Advanced Search¶
Charset Normalizer method from_bytes, from_fp and from_path provide some
optional parameters that can be tweaked.
As follow
from charset_normalizer import from_bytes
my_byte_str = 'Bсеки човек има право на образование.'.encode('cp1251')
results = from_bytes(
my_byte_str,
steps=10, # Number of steps/block to extract from my_byte_str
chunk_size=512, # Set block size of each extraction
threshold=0.2, # Maximum amount of chaos allowed on first pass
cp_isolation=None, # Finite list of encoding to use when searching for a match
cp_exclusion=None, # Finite list of encoding to avoid when searching for a match
preemptive_behaviour=True, # Determine if we should look into my_byte_str (ASCII-Mode) for pre-defined encoding
explain=False, # Print on screen what is happening when searching for a match
language_threshold=0.1 # Minimum coherence ratio / language ratio match accepted
)
Using CharsetMatches¶
Here, results is a CharsetMatches object. It behave like a list but does not implements all related methods.

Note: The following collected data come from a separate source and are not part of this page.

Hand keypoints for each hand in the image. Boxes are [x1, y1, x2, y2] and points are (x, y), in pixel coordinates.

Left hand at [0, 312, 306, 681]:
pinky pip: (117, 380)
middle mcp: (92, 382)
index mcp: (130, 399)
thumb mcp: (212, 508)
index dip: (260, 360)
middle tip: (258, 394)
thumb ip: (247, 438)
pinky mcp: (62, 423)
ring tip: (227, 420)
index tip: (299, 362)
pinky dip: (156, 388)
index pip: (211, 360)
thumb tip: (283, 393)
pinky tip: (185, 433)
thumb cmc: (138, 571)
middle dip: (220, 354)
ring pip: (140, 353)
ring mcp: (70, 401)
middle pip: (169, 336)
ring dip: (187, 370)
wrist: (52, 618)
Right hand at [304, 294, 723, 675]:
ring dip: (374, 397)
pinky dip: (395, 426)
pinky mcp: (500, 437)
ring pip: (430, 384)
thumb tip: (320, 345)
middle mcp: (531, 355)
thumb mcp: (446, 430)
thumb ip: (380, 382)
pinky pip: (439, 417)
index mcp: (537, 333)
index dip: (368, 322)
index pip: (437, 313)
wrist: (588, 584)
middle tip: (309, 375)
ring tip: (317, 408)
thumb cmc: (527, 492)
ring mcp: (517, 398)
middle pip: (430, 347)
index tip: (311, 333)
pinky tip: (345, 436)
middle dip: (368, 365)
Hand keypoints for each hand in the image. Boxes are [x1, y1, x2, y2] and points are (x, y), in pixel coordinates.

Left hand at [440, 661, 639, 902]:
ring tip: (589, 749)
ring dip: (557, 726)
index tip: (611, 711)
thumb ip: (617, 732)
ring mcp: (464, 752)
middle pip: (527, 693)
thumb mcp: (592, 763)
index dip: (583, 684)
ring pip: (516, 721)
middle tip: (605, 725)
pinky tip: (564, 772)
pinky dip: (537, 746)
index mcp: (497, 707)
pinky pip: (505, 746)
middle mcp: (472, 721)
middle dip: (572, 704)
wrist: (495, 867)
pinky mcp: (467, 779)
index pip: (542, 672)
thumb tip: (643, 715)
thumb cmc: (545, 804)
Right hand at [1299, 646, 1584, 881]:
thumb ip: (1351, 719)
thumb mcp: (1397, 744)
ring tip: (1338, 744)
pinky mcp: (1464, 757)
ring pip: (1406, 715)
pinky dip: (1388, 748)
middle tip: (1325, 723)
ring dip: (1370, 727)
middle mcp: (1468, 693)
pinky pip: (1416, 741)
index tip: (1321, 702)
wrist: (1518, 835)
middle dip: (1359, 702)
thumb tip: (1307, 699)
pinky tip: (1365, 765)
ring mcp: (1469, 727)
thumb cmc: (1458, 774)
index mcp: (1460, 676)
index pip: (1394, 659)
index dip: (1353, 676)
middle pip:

Initially, it is sorted. Calling best() is sufficient to extract the most probable result.
- class charset_normalizer.CharsetMatches(results: list[CharsetMatch] | None = None)[source]¶
Container with every CharsetMatch items ordered by default from most probable to the less one. Act like a list(iterable) but does not implements all related methods.
- append(item: CharsetMatch) None[source]¶
Insert a single match. Will be inserted accordingly to preserve sort. Can be inserted as a submatch.
- best() CharsetMatch | None[source]¶
Simply return the first match. Strict equivalent to matches[0].
- first() CharsetMatch | None[source]¶
Redundant method, call the method best(). Kept for BC reasons.
List behaviour¶
Like said earlier, CharsetMatches object behave like a list.
# Call len on results also work if not results: print('No match for your sequence') # Iterate over results like a list for match in results: print(match.encoding, 'can decode properly your sequence using', match.alphabets, 'and language', match.language) # Using index to access results if results: print(str(results[0]))
Using best()¶
Like said above, CharsetMatches object behave like a list and it is sorted by default after getting results from
from_bytes, from_fp or from_path.
Using best() return the most probable result, the first entry of the list. Eg. idx 0.
It return a CharsetMatch object as return value or None if there is not results inside it.
result = results.best()
Calling first()¶
The very same thing than calling the method best().
Class aliases¶
CharsetMatches is also known as CharsetDetector, CharsetDoctor and CharsetNormalizerMatches.
It is useful if you prefer short class name.
Verbose output¶
You may want to understand why a specific encoding was not picked by charset_normalizer. All you have to do is passing
explain to True when using methods from_bytes, from_fp or from_path.